Jumat, 01 November 2013

Kotak Berpita Ungu

       Sore itu langit nampak temaram, titik-titik gerimis menyertai langkah kecilku yang setengah terburu menuju pelataran jalan kompleks perumahan, ya... Aku masih sangat ingat tiap rekam detik moment saat itu, bahkan sampai dua tahun telah terlalui. Adzan maghrib masih 20 menit lagi, tapi kamu sudah nampak gusar tanda ingin segera berlalu. Melihatku yang setengah mendekat ke arah motormu yang terparkir di bawah naungan pohon kenanga yang belum seberapa tinggi membuatmu seketika menyodorkan sekotak kado berpita ungu ke arahku dengan hati-hati agar tidak terkena tetesan rintik gerimis yang mulai menjadi hujan, sama hati-hatinya dengan sikapmu untuk menjaga agar hubungan ini tidak lantas menjadi sesuatu yang salah dan kita sesali pada akhirnya, aku teramat mengenalimu.
        Belum sempat aku tanyakan apa isinya dan kenapa kamu memberikannya kepadaku, suara mesin motormu seperti menjadi pertanda bahwa pertemuan ini akan usai dalam sekejap, seperti sekejap waktu kamu mampu membuatku meyakini bahwa mencintaimu adalah perjuangan yang harus selalu aku upayakan untukmu.
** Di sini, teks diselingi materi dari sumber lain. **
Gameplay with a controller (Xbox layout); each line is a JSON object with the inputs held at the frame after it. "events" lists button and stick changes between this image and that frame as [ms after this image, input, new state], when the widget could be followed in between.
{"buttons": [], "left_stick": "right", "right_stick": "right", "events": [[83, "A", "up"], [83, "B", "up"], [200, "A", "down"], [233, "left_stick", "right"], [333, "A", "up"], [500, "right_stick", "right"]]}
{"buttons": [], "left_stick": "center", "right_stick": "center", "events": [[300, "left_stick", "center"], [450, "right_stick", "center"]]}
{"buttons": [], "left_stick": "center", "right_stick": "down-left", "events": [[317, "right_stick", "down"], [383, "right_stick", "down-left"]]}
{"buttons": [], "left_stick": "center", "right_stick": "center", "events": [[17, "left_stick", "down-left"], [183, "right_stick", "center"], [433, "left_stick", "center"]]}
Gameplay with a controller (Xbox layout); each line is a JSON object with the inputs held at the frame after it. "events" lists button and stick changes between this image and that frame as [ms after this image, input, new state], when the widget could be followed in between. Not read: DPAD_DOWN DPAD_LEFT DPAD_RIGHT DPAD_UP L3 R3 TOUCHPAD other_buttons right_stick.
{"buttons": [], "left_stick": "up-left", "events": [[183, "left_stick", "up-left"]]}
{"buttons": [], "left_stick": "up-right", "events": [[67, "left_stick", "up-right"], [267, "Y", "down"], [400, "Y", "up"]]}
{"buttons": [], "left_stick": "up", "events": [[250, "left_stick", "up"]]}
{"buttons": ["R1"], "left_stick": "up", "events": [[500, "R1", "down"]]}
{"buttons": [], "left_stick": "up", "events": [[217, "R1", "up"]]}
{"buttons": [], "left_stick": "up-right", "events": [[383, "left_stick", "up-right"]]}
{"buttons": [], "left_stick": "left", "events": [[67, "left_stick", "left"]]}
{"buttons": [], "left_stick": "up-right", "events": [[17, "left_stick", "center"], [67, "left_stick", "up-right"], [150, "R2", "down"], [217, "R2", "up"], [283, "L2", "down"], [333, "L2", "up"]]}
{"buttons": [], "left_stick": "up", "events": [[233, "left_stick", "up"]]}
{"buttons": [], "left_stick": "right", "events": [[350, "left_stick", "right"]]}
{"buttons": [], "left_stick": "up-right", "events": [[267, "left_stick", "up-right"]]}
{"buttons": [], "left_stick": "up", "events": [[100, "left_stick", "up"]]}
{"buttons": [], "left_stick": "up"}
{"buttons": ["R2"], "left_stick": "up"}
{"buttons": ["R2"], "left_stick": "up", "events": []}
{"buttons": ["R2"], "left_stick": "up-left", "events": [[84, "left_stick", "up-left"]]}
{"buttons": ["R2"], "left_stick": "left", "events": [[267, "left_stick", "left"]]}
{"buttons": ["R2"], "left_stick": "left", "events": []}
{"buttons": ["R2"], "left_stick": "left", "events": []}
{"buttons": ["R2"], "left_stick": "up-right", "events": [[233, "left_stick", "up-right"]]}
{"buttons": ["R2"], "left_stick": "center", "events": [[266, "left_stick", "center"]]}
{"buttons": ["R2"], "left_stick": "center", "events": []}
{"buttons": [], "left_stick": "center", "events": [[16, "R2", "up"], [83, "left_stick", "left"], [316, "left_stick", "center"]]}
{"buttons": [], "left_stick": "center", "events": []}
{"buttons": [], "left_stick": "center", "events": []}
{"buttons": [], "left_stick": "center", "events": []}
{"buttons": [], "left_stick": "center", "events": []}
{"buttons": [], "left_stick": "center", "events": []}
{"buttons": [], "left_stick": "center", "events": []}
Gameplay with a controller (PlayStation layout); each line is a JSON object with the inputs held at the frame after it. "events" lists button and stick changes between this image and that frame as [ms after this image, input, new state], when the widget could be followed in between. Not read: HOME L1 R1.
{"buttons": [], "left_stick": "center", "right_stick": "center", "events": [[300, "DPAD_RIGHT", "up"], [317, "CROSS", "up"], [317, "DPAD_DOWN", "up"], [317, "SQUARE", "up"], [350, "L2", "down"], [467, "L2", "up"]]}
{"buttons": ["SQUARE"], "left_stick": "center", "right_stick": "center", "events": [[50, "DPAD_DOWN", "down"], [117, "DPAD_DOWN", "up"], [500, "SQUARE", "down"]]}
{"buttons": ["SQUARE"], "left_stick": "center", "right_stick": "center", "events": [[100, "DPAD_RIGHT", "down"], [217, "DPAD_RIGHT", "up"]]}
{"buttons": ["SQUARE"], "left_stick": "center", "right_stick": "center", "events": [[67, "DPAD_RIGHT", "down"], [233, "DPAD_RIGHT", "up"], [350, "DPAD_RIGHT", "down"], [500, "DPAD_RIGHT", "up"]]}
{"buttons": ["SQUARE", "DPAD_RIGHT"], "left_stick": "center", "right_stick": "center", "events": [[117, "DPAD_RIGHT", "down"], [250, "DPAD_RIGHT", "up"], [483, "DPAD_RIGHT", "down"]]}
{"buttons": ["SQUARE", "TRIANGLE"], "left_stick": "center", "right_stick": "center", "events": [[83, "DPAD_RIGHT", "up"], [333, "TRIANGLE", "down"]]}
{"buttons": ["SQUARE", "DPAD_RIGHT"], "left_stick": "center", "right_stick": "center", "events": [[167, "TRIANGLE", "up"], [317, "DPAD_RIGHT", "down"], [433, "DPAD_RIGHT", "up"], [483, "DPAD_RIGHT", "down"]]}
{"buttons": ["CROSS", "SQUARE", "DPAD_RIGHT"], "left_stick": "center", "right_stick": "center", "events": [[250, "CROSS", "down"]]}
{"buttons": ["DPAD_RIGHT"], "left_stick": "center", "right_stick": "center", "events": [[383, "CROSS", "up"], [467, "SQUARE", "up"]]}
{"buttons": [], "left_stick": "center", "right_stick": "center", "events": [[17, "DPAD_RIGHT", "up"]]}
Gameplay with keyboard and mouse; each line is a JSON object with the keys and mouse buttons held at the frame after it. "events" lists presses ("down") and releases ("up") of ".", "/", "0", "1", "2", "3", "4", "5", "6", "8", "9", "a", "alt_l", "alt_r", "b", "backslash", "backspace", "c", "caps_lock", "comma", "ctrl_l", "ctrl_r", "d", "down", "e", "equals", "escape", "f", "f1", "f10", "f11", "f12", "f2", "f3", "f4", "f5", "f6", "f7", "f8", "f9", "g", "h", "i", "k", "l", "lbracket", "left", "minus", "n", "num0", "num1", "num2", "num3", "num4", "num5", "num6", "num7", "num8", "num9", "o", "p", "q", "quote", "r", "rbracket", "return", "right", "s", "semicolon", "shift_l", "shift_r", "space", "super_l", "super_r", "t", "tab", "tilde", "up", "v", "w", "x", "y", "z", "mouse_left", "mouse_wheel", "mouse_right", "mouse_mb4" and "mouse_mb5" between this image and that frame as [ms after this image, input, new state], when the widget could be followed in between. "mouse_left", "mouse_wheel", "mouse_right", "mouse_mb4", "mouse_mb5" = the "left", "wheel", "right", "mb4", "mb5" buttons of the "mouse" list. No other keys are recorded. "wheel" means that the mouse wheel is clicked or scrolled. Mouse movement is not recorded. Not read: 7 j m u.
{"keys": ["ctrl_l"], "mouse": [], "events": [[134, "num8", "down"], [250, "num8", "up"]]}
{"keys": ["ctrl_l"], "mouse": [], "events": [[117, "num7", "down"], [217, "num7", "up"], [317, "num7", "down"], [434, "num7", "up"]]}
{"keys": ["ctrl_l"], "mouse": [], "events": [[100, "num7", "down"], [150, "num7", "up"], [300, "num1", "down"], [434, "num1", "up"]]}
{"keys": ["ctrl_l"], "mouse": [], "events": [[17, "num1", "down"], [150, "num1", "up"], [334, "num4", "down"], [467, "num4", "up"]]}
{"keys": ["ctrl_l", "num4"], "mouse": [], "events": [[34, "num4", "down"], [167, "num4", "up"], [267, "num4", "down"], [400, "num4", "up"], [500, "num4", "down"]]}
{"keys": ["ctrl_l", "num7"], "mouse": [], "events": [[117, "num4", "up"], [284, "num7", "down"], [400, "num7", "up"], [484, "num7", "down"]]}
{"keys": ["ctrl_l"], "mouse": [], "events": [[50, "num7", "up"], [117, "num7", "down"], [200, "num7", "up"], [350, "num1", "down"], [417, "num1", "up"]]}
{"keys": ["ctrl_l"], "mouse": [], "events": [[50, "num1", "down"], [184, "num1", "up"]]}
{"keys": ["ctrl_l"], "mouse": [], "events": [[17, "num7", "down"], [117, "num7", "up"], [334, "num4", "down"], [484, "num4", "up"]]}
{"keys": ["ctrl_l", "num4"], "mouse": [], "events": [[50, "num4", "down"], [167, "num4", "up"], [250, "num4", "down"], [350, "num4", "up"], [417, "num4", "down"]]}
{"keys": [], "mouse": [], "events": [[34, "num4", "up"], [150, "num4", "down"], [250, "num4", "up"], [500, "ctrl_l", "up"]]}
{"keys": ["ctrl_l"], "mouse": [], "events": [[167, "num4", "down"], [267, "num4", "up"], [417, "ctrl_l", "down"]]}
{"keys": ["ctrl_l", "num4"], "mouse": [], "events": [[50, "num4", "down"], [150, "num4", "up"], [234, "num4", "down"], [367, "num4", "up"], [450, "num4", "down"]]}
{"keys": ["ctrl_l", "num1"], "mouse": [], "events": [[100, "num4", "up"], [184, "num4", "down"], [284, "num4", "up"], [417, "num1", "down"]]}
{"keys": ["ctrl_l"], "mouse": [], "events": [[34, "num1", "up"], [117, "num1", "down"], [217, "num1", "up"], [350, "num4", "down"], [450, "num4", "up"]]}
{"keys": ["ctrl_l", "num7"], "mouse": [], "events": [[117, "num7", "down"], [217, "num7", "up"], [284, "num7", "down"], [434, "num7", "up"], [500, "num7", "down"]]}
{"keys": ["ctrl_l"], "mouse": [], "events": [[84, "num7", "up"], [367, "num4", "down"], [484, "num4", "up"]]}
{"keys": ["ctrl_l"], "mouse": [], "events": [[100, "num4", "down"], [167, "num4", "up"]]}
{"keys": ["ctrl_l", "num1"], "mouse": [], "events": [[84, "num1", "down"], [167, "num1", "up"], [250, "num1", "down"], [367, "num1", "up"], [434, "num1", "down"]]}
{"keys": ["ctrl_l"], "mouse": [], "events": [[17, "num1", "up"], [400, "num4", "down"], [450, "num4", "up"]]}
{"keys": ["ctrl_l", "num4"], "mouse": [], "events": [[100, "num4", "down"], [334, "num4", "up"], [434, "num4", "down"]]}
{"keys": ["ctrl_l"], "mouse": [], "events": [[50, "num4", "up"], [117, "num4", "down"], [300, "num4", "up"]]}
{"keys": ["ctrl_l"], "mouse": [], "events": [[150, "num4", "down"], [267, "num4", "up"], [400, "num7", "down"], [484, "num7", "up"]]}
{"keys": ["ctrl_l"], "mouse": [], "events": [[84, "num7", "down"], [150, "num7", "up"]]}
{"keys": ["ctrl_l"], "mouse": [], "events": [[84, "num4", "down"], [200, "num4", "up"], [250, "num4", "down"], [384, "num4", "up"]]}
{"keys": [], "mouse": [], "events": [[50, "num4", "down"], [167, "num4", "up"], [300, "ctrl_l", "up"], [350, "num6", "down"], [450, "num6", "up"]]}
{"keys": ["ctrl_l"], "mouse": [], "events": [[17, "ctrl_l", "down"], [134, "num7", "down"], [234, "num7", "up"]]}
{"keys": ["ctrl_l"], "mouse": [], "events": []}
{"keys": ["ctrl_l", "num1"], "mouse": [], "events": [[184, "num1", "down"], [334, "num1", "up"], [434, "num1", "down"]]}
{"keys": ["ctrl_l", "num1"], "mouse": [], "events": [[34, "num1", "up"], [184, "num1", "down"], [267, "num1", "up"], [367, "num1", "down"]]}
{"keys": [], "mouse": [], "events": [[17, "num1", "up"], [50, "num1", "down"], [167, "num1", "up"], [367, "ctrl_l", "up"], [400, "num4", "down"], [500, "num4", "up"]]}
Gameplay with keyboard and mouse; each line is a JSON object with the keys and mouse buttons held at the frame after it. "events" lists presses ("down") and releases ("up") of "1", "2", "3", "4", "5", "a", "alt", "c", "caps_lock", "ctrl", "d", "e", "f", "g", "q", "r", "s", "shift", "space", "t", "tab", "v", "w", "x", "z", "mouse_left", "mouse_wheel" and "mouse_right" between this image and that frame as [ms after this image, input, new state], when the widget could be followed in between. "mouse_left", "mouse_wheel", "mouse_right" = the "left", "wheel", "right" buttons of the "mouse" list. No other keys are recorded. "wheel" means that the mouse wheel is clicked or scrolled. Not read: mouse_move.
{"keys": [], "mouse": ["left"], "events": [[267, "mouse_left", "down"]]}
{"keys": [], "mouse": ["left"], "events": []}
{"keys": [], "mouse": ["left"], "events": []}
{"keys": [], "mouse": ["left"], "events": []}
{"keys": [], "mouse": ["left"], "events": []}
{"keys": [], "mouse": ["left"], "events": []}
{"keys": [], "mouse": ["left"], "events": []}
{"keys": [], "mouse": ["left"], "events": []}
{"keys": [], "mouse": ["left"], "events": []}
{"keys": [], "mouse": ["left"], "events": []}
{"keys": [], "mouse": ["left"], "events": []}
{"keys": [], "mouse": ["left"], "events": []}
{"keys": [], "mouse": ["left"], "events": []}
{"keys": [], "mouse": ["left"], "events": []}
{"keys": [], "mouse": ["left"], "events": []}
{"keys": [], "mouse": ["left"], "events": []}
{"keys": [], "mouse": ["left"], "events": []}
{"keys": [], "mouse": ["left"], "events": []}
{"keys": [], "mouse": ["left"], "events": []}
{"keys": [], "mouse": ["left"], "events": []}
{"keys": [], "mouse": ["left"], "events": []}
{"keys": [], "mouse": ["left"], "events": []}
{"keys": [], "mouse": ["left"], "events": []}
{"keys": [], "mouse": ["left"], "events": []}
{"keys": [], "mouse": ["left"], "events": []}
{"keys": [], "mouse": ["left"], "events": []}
Iya, aku selalu kewalahan menghalau rasa khawatirku sendiri, apakah aku sanggup mengikuti langkahmu pada akhirnya atau malah goyah dan menyerah dengan mudahnya. Tapi sekali lagi, satu rasa yang kamu titipkan dulu mampu mengubah air mata cengengku menjadi sebuah penguatan yang aku sendiri tidak pernah tau darimana munculnya, aku selalu menemukan alasan untuk kembali memperjuangkanmu pada akhirnya.
         Aku buka perlahan kotak bersampul manis di hadapanku, semanis senyummu diantara titik-titik air hujan Surabaya, senyum yang nyatanya berdaya magnet kuat karena enggan lepas dari benakku. Ahhhh, kamu terlihat jahat jika menyiksaku dengan bayangan senyummu tanpa mengizinkanku sering-sering menatapnya langsung. Sebentuk benda empuk berwarna pink menyeruak dari dalam kotak berpita ungu pemberianmu, ini boneka. Yap, boneka Teddy Bear berwarna pink berbulu lembut yang membuat hatiku meleleh sambil mengutukmu dalam hati, kenapa kamu memberikan boneka sebagai hadiah ulang tahunku? Apa iya boneka ini akan sebanding dan bisa menggantikan hadirmu sampai waktu pertemuan kita yang bahkan belum tau kapan akan terjadi? Kenapa tidak orangnya yang menjadi kado, tanda bahwa aku bisa memilikimu dan menjadikanmu teman hidup untuk selamanya?
       Kamu selalu sempurna jika memainkan sosok lelaki misterius yang tidak mudah ditebak, seperti sekarang. Aku tidak mampu membaca sedikitpun isi benakmu, mencoba menemukan alasan kenapa kamu dengan mudah meninggalkanku tanpa membiarkanku memberikan salam perpisahan termanis setidaknya. Namun aku tidak mau terus berpikir ini akan menyakitkan, aku anggap kamu memang tidak meninginkan perpisahan, kamu hanya memintaku untuk menunggumu karena kamu akan kembali padaku akhirnya.
      Sore ini hujan kembali turun, hampir dua tahun dan aku masih menyesap tiap potongan kenanganku bersamamu, memeluk erat boneka pemberianmu sambil berharap kamu juga akan aku peluk semacam ini saat halal itu milik kita, amin.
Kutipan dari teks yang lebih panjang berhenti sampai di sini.